▸ **Data provided**:
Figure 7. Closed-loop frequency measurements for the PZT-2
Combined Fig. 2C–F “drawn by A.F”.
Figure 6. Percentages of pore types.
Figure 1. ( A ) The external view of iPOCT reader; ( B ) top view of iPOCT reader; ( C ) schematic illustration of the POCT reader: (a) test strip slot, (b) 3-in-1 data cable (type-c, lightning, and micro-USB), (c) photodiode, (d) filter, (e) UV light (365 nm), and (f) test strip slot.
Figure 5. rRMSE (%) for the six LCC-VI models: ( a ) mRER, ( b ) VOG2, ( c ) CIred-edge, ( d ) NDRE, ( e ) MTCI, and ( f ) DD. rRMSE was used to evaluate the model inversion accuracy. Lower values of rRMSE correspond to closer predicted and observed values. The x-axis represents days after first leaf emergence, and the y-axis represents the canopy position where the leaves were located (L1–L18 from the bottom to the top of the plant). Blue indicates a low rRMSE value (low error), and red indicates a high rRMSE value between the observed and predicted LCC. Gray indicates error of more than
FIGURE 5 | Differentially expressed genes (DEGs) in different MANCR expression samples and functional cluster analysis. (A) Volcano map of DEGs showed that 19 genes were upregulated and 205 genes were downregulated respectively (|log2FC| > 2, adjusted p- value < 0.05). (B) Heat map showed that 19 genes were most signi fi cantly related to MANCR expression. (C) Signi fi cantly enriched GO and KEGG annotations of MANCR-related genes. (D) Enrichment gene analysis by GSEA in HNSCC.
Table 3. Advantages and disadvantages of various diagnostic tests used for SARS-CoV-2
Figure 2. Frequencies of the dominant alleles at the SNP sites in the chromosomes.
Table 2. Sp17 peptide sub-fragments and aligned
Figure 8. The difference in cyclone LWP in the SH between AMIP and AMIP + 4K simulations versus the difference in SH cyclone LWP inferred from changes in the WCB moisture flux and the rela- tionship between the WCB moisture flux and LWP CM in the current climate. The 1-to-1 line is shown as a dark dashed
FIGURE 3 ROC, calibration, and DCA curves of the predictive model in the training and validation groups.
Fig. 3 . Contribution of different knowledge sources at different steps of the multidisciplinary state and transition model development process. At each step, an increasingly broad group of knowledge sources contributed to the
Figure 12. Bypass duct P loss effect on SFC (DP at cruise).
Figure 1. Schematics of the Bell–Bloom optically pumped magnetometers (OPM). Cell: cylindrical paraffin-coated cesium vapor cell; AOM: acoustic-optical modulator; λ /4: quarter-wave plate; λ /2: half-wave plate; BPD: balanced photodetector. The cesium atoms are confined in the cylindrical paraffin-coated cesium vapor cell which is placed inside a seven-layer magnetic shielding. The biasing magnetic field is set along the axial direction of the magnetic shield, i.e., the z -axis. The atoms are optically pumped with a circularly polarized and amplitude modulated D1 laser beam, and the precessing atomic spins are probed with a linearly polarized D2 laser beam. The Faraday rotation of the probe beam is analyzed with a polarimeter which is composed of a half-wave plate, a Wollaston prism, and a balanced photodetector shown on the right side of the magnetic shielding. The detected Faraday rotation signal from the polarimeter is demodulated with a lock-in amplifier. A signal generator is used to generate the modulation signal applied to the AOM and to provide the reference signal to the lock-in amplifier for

▸ **Your task**: If the word "Table" is on a line above, return that line.

▸ **Solution**:
Table 3. Advantages and disadvantages of various diagnostic tests used for SARS-CoV-2
Table 2. Sp17 peptide sub-fragments and aligned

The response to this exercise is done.